Since 1980 they estimate 550,000 people around the world have died in shoddy buildings during quakes, and Bilham says millions more live and work in buildings he describes as "weapons of mass destruction."

To get a read on the impact of corruption, Bilham and Ambraseys compared quake fatalities in buildings, with gross national income per capita and country's ranking on the corruption perception index generated annually by Transparency International, an organization working to reduce corruption.

Their statistical analysis concludes 83 per cent of all deaths from building collapse in earthquakes over the past 30 years occurred in countries that are "anomalously corrupt", which they define as more corrupt than one would expect from their per capita income.

Italy, Greece and Russia are among the countries perceived as corrupt with high quake fatalities, while Chile and New Zealand are less corrupt than might be expected from their per capita income, and have fewer earthquake deaths.

Haiti and Iran are described as "extreme examples" of nations where fatalities from quakes are excessive and where levels of corruption are above average.

Bilham said in an interview with Postmedia News that there are uncertainties in the study, since many factors contribute to shoddy building construction.

"The biggest uncertainty in the study was in distinguishing between ignorance, corruption and poverty," he said, explaining how all three factors are at play.

He says corruption is "endemic" in Haiti. But when you look at the buildings that collapsed, he says it is apparent they were put up by "people who didn't know what they were doing."

"And even if they did know what they were doing, they didn't have the money to do anything better," he says. "And the government didn't have the will power to impose on them some kind of code that would have prevented this kind of disaster."

Given the attention and international expertise now focused on Haiti, he says he expects structures built as part of the reconstruction effect will withstand future quakes.

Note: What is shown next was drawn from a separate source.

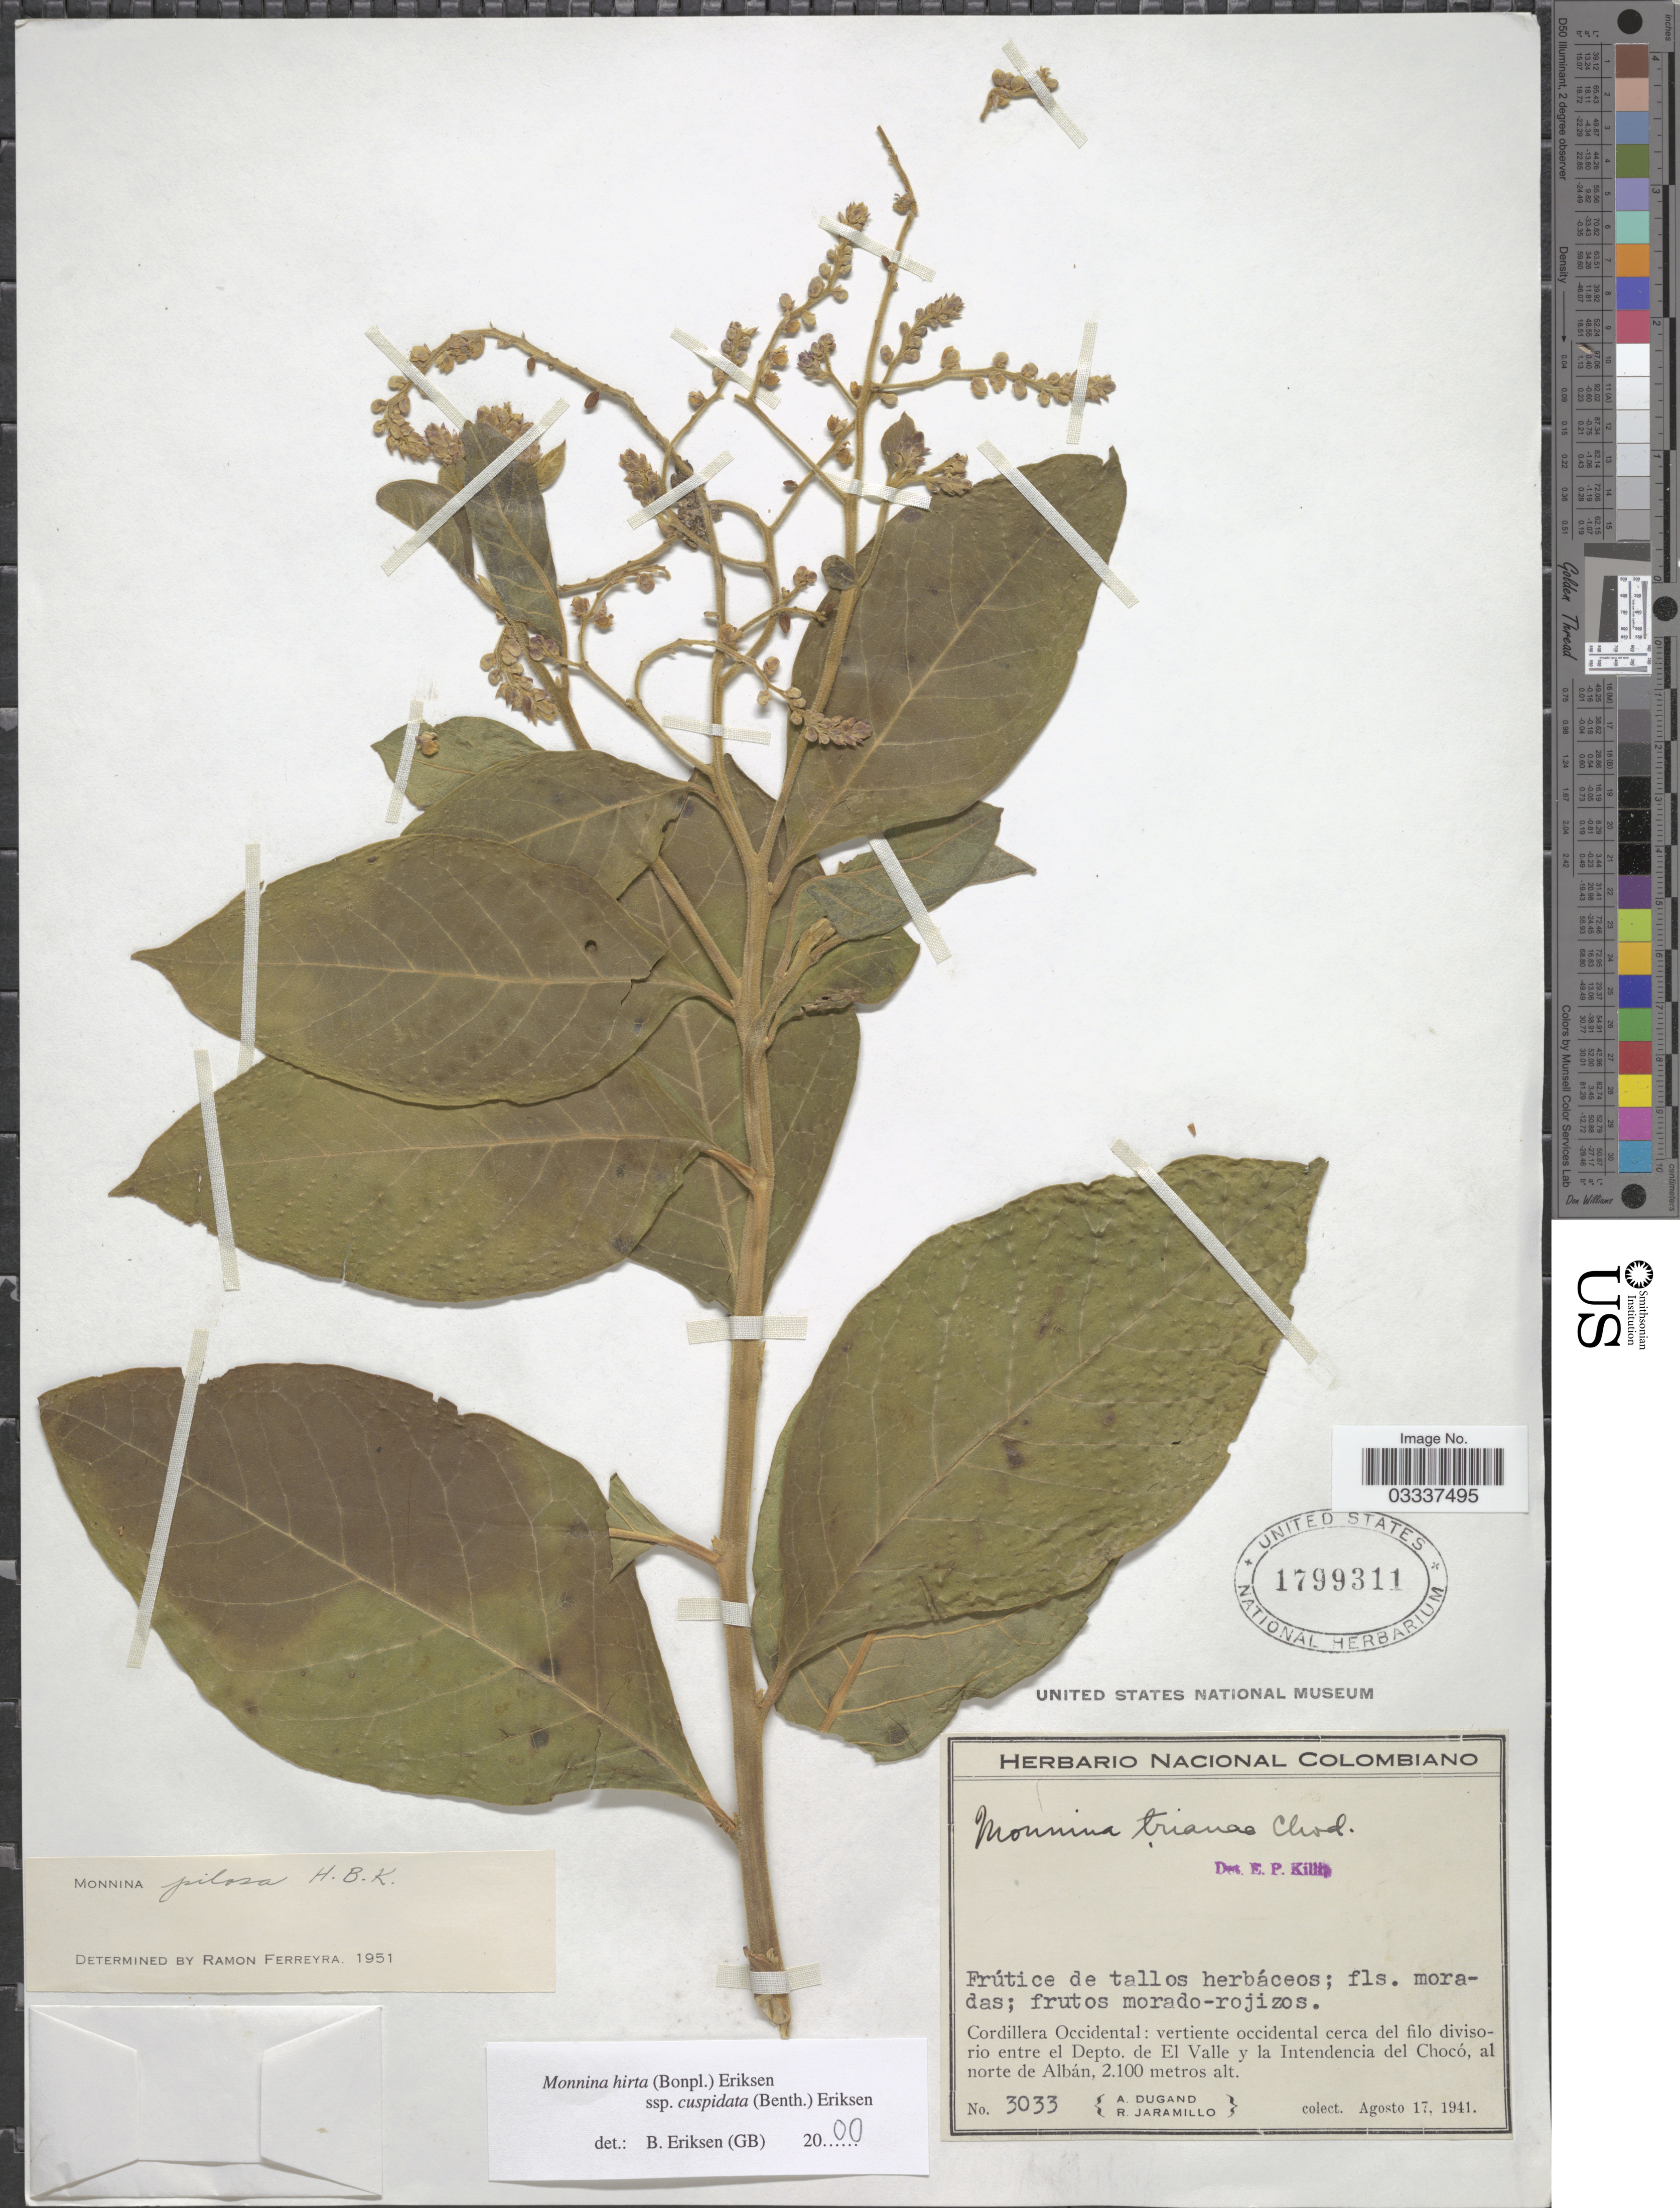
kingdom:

But Bilham says a concerted international effort is needed to reduce the risk posed by buildings in other quake prone countries, such as Jamaica, Pakistan, Peru, Turkey and Iran. In Tehran, Iran's capital, Bilham has estimated one million people could die in a quake similar to the one in Haiti last year.

He is calling on the United Nations to create an "engineering inspection force" to identify dangerous structures, introduce and enforce building codes and stamp out corruption by requiring inspections be done at every step in the construction process.

Bilham says engineers and seismologists know how to build safe buildings.

"The problem is none of the information is trickling down to people that die," he says. "As we speak people are building houses they will die in from earthquakes."